**Problem description**: Pull out every line of the data below that contains the word "aşağıdaki" and copy each one in full.

**Material for the task**:
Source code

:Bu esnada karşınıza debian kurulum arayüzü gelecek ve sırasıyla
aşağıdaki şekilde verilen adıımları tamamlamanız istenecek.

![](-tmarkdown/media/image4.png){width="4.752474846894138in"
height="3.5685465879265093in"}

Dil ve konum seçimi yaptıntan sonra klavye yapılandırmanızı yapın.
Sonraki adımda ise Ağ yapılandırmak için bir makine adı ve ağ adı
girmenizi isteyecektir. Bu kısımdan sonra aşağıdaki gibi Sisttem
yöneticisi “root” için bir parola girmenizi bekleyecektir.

**Solution to this exercise**:
aşağıdaki şekilde verilen adıımları tamamlamanız istenecek.
girmenizi isteyecektir. Bu kısımdan sonra aşağıdaki gibi Sisttem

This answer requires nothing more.